Requirement: When the string "Commissioner" is part of a line in the data below, report the whole line.

━━━ Entries provided ━━━

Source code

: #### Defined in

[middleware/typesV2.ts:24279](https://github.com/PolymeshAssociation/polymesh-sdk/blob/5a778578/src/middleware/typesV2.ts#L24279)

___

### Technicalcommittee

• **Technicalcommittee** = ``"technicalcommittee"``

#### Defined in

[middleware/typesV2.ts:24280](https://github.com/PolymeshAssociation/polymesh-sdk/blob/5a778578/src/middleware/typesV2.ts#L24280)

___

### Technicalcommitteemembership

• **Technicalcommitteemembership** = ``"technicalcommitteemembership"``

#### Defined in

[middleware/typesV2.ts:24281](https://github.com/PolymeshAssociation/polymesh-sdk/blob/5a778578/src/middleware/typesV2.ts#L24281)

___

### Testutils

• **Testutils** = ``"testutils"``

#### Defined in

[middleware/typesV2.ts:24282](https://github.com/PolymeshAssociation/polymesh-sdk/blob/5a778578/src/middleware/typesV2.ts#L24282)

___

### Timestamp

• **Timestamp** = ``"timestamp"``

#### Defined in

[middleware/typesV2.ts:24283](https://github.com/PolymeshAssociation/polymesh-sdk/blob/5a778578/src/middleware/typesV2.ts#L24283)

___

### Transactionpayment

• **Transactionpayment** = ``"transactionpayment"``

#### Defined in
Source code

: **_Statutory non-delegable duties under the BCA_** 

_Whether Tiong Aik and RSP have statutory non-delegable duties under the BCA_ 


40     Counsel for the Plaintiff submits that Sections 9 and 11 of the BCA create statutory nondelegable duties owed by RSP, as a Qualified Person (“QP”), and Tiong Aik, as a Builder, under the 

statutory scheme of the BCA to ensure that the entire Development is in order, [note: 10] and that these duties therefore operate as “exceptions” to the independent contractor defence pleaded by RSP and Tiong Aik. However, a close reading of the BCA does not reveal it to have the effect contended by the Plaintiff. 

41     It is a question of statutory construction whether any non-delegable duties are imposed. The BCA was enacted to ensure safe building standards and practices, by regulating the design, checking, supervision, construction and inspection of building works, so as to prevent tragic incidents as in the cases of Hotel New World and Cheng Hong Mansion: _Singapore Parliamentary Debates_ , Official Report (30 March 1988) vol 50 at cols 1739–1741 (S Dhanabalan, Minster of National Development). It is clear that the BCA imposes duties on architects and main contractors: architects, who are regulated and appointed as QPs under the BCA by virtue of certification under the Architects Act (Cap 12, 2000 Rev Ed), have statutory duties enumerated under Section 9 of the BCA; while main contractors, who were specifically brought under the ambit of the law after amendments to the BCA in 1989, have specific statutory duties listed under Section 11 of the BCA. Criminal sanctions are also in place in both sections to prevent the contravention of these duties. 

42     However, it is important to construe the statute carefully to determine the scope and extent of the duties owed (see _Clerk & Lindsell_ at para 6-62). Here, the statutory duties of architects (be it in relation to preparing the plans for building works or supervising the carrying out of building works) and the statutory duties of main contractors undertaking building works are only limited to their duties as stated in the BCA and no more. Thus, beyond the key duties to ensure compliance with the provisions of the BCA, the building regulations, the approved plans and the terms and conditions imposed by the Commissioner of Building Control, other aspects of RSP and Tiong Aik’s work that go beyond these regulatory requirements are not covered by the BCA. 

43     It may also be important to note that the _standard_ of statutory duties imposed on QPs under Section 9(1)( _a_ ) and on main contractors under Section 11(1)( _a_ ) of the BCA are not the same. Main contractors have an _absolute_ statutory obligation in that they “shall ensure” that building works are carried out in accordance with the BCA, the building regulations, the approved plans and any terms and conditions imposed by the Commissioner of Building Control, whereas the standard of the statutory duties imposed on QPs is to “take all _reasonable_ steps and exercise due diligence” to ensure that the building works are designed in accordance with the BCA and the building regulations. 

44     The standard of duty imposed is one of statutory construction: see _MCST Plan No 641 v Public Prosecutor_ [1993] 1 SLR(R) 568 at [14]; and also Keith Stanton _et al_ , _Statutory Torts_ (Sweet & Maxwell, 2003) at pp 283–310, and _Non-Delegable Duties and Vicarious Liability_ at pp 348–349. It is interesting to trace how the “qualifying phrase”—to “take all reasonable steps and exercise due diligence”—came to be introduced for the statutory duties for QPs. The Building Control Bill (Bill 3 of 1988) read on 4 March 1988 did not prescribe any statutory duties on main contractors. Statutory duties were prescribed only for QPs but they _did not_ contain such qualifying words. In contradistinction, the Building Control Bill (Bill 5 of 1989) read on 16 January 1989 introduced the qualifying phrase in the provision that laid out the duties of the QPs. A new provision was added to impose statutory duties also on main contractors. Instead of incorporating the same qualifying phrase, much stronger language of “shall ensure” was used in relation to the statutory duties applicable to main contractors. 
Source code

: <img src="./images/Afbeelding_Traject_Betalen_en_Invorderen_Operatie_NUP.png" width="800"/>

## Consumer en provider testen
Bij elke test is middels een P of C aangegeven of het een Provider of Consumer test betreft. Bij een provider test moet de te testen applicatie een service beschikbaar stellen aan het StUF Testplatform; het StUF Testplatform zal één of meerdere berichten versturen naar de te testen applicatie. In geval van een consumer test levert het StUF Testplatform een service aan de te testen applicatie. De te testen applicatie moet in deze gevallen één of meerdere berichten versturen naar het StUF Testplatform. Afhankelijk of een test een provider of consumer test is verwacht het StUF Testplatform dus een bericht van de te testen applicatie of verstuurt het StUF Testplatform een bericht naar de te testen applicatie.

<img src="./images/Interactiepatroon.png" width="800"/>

━━━

Answer to this task:
42     However, it is important to construe the statute carefully to determine the scope and extent of the duties owed (see _Clerk & Lindsell_ at para 6-62). Here, the statutory duties of architects (be it in relation to preparing the plans for building works or supervising the carrying out of building works) and the statutory duties of main contractors undertaking building works are only limited to their duties as stated in the BCA and no more. Thus, beyond the key duties to ensure compliance with the provisions of the BCA, the building regulations, the approved plans and the terms and conditions imposed by the Commissioner of Building Control, other aspects of RSP and Tiong Aik’s work that go beyond these regulatory requirements are not covered by the BCA. 
43     It may also be important to note that the _standard_ of statutory duties imposed on QPs under Section 9(1)( _a_ ) and on main contractors under Section 11(1)( _a_ ) of the BCA are not the same. Main contractors have an _absolute_ statutory obligation in that they “shall ensure” that building works are carried out in accordance with the BCA, the building regulations, the approved plans and any terms and conditions imposed by the Commissioner of Building Control, whereas the standard of the statutory duties imposed on QPs is to “take all _reasonable_ steps and exercise due diligence” to ensure that the building works are designed in accordance with the BCA and the building regulations. 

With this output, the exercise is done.